* **ACTION ITEM**: Reproduce all of the data below word for word, leaving out the pictures.

[GIVEN INFORMATION]

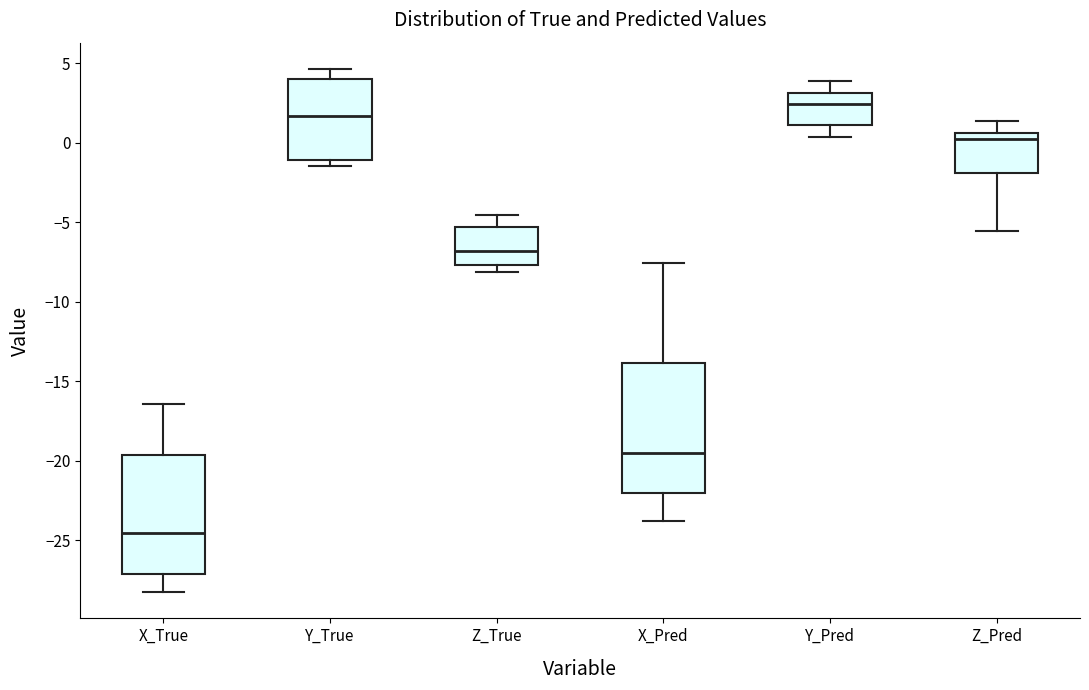

Where does the upper whisker of the box for X_Pred end on the y-axis? The values are not printed on the chart, so give them approximately, as read against the axis.

-7.5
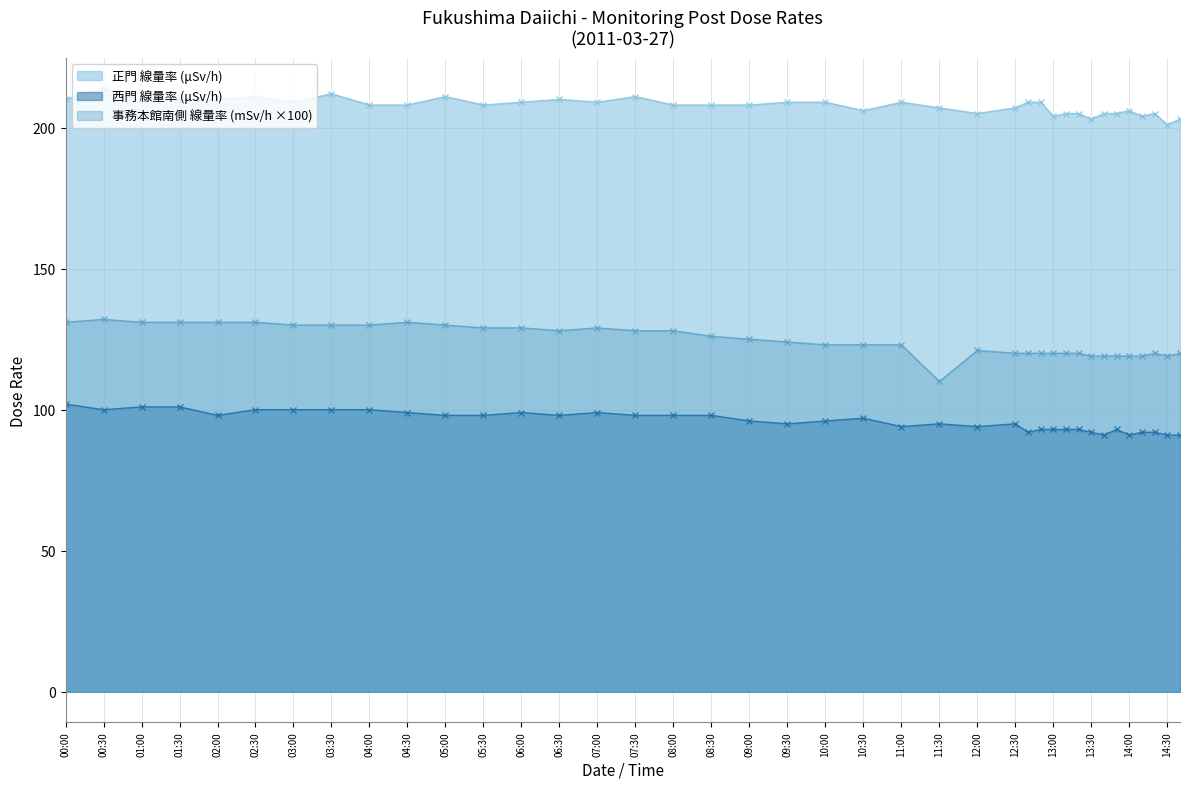

Rank the series by their average value, from highest to lowest.

正門 線量率 (μSv/h), 事務本館南側 線量率 (mSv/h ×100), 西門 線量率 (μSv/h)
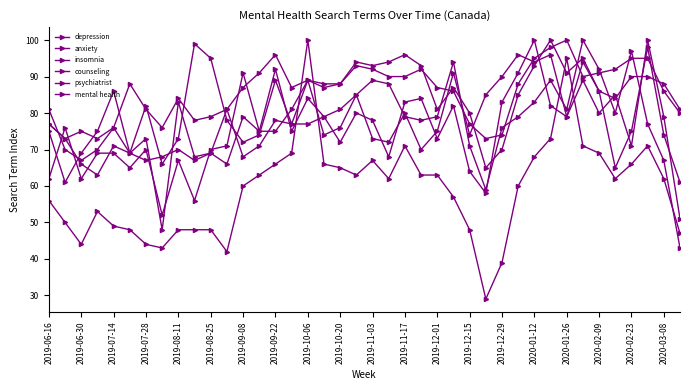

How many lines are shown in the chart?

6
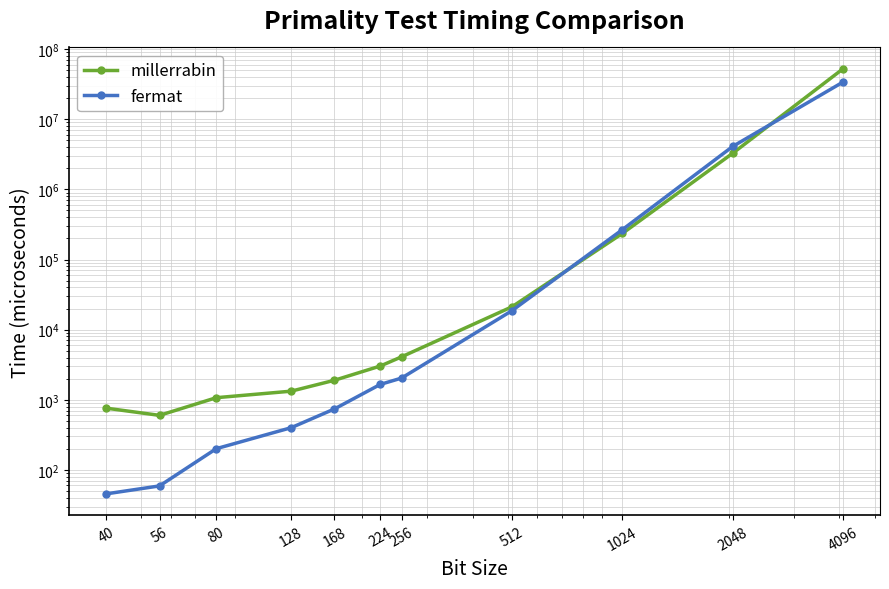

The value of millerrabin at 40 is 1302.2. True or false?

False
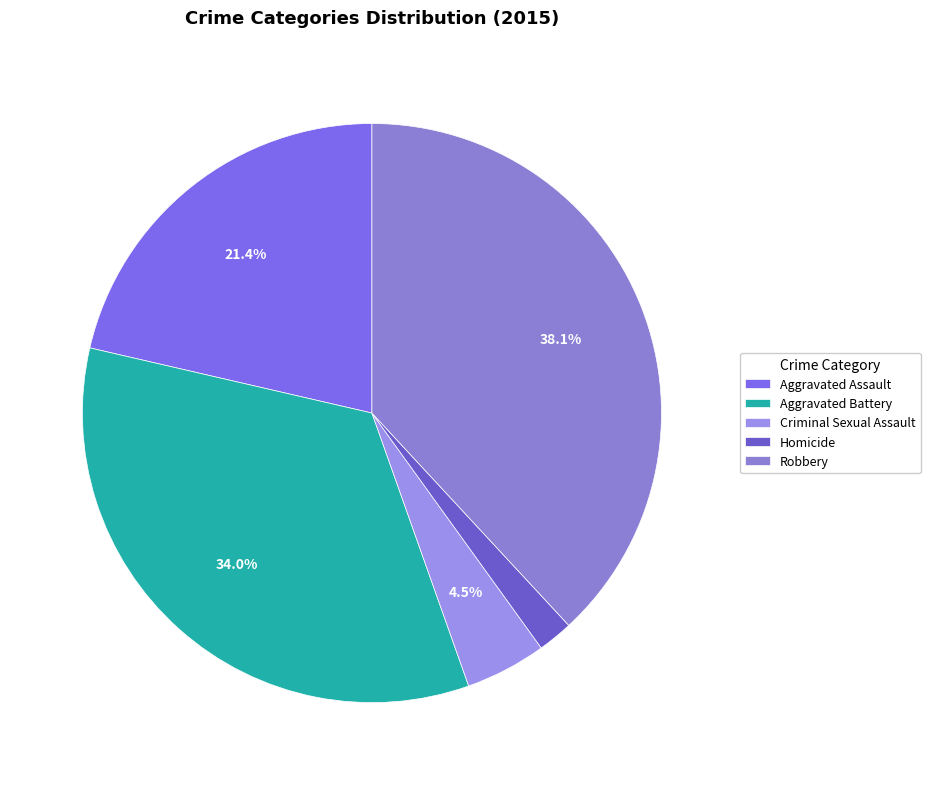

What portion of the pie excludes Homicide?

98.0%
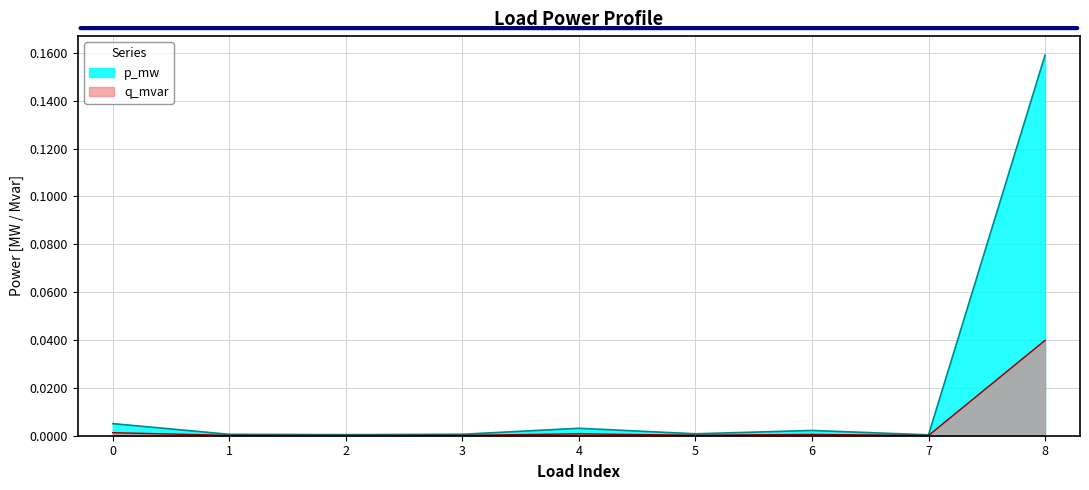

At which category is the sum across all series the highest?

8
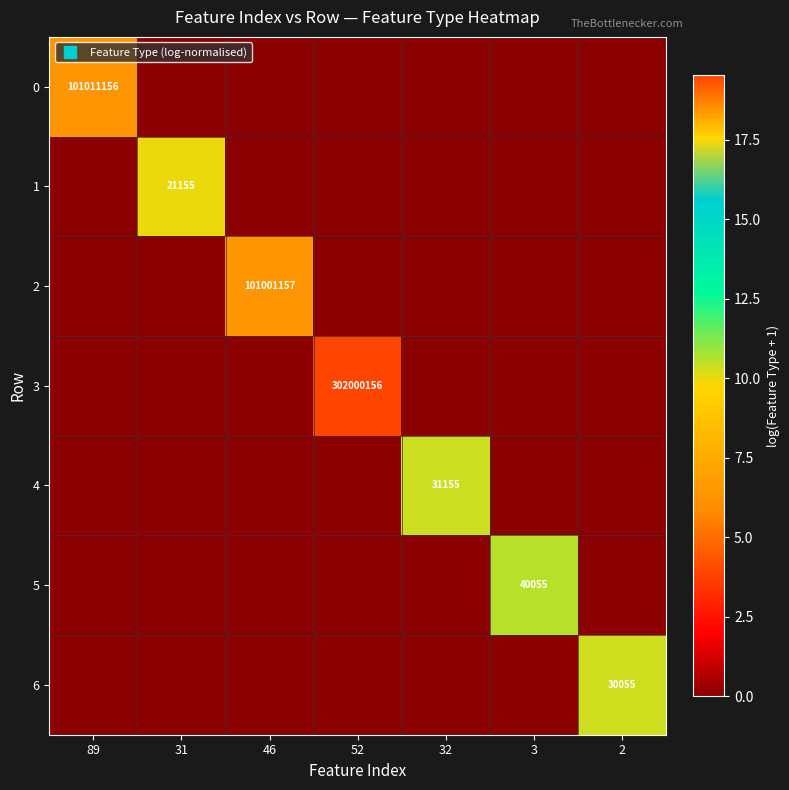

Which series has the largest range (max minus min)?

3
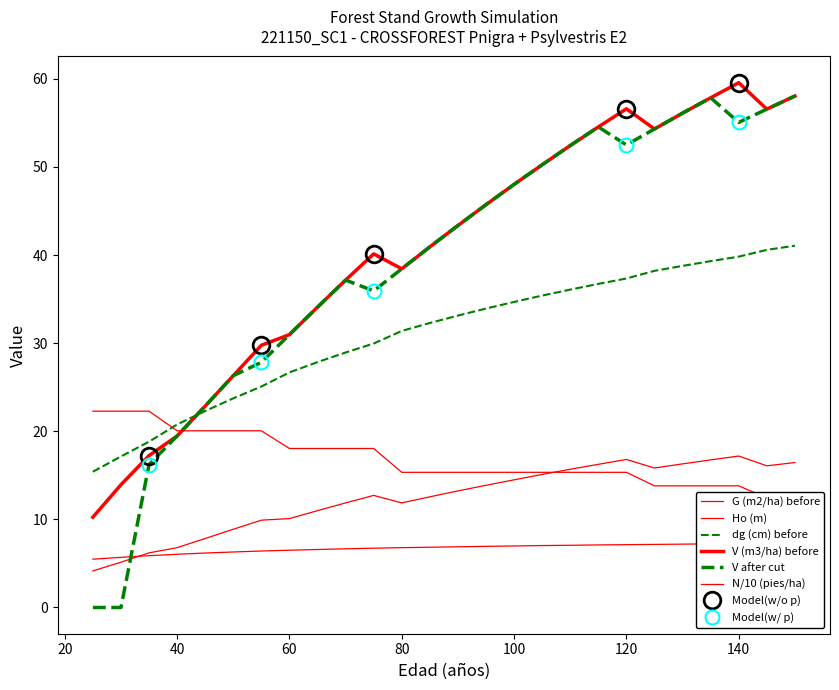

List the series in order of their peak value, lowest first.

Ho (m), G (m2/ha) before, N (pies/ha) before, dg (cm) before, V after, V (m3/ha) before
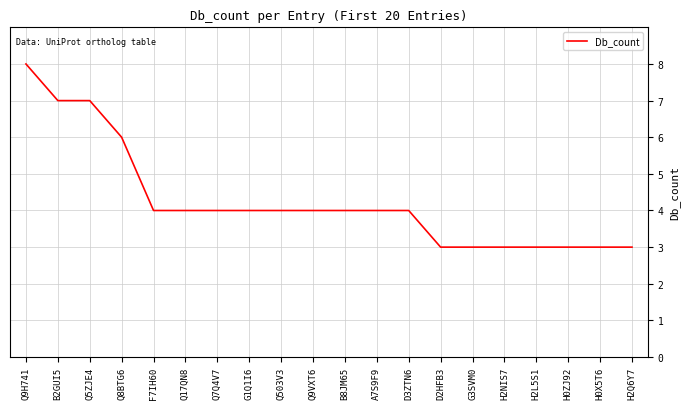

What position from the left is H2L5S1?

17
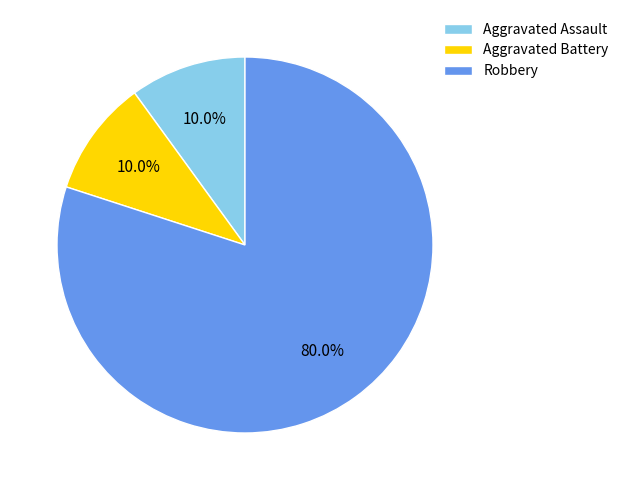

What percentage do Aggravated Assault and Aggravated Battery together represent?

20.0%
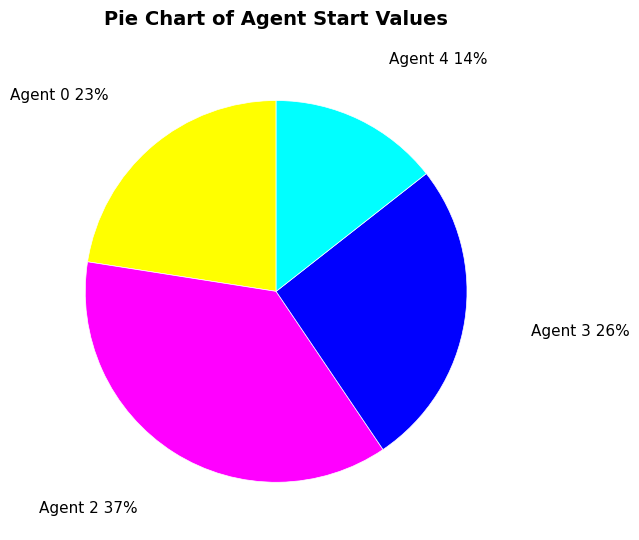

To the nearest percent, what is the difference between the Agent 4 and Agent 2 slice percentages?

23%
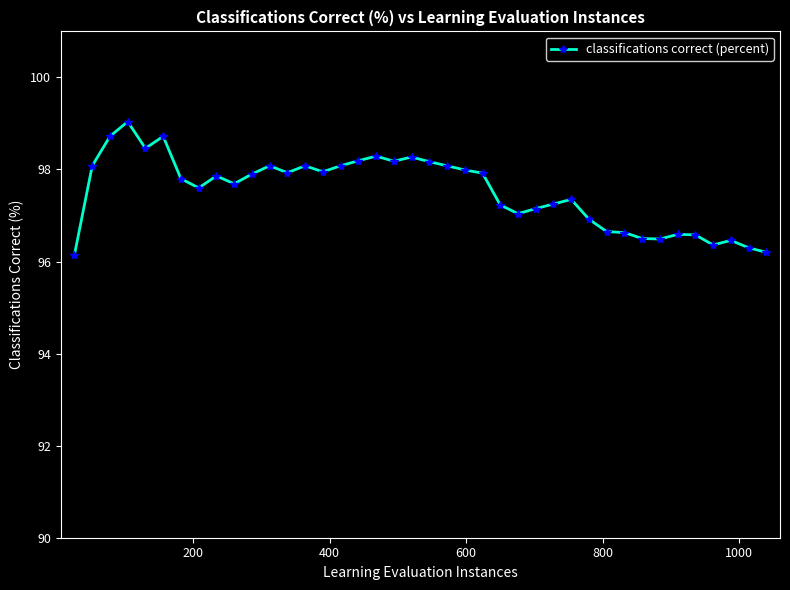

What is the average value?

97.5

[/GIVEN INFORMATION]

* **WRITTEN SOLUTION**:
Where does the upper whisker of the box for X_Pred end on the y-axis? The values are not printed on the chart, so give them approximately, as read against the axis.

-7.5

Rank the series by their average value, from highest to lowest.

正門 線量率 (μSv/h), 事務本館南側 線量率 (mSv/h ×100), 西門 線量率 (μSv/h)

How many lines are shown in the chart?

6

The value of millerrabin at 40 is 1302.2. True or false?

False

What portion of the pie excludes Homicide?

98.0%

At which category is the sum across all series the highest?

8

Which series has the largest range (max minus min)?

3

List the series in order of their peak value, lowest first.

Ho (m), G (m2/ha) before, N (pies/ha) before, dg (cm) before, V after, V (m3/ha) before

What position from the left is H2L5S1?

17

What percentage do Aggravated Assault and Aggravated Battery together represent?

20.0%

To the nearest percent, what is the difference between the Agent 4 and Agent 2 slice percentages?

23%

What is the average value?

97.5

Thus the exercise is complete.